Out of our two chosen women, Katalin Gerő (1853-1944) was the directress of the Jewish Orphanage for Girls in Budapest. Altough the institution was founded and run by the Pest Izrealite Women’s Association, the most important Jewish women’s charity before 1945, and the girls had some religious education, Ms Gerő’s motives were not religious. She and her institution was a clear example of assimilated Budapest Jewish life.
Ilona Földy (1907-1981) was a settelement leader in the Kozma street settlement for poor workers in the outskirts of Budapest. The settlement was initiated by the Social Mission Society in the 1930ies, a modern religious order specialising in social work, but soon the Local Government of Budapest was employing the social workers of Kozma street, including Ms Földy. The Christian reloigious background is clearly visible in this case, altough the involvement of the state enters the picture.

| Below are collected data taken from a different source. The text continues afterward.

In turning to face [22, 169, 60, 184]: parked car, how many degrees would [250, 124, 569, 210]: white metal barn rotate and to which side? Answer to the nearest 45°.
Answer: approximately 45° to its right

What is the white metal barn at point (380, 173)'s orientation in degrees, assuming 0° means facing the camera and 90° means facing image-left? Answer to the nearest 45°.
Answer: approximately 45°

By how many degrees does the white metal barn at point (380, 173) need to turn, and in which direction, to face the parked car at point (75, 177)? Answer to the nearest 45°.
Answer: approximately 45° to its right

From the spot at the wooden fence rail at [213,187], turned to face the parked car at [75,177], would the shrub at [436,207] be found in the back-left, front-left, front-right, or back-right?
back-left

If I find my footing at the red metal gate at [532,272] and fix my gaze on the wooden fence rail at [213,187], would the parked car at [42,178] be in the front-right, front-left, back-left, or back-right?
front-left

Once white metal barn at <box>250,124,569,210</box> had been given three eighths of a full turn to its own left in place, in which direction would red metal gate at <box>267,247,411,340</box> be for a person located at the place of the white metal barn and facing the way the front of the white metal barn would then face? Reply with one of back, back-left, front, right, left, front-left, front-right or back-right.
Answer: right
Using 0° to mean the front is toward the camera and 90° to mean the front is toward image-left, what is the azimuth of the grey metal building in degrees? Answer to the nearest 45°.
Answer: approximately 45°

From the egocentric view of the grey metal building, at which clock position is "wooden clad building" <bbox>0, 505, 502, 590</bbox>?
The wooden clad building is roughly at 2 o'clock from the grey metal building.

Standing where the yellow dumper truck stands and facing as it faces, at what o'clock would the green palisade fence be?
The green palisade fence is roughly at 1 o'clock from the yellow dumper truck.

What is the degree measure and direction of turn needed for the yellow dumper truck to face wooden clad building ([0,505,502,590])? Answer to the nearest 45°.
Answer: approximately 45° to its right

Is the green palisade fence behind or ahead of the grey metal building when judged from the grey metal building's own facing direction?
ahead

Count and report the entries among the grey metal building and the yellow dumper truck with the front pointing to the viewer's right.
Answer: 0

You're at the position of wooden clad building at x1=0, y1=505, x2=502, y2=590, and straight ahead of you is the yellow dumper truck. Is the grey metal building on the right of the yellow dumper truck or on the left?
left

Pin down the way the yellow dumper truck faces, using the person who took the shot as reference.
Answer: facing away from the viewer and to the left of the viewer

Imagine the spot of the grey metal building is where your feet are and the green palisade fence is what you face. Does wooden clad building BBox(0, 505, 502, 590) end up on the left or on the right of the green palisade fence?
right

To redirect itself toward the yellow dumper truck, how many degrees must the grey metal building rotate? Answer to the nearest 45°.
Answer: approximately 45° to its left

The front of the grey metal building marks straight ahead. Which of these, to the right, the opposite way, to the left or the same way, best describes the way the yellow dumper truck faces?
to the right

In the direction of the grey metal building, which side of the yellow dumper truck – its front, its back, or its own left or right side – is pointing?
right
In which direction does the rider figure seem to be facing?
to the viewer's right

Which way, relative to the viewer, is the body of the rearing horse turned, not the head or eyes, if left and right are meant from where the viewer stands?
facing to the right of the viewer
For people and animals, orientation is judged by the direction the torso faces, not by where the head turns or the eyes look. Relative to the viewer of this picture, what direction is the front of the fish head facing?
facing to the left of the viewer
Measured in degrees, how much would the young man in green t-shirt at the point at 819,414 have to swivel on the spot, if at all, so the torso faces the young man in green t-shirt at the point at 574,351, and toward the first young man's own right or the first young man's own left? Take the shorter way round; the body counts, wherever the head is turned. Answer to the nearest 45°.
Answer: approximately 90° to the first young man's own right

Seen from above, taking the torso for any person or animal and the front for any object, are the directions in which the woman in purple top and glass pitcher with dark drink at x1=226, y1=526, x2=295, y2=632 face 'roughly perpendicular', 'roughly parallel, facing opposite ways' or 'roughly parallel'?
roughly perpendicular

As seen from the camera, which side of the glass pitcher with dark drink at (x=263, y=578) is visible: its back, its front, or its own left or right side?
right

Both institutions were closed down during communism, and their memory faded when porfessional social work was reborn in 1989. The sources for recovering the biographies include literary works, archival documents, and oral history interviews. Besides recovering the lives of our heroines, the paper aims at a gender analysis of their work methodology and choices of life, and attempts to shed light on the changed methodology of social work from the late 19th century to the interwar years. We also focus on the role religion played in this methodology.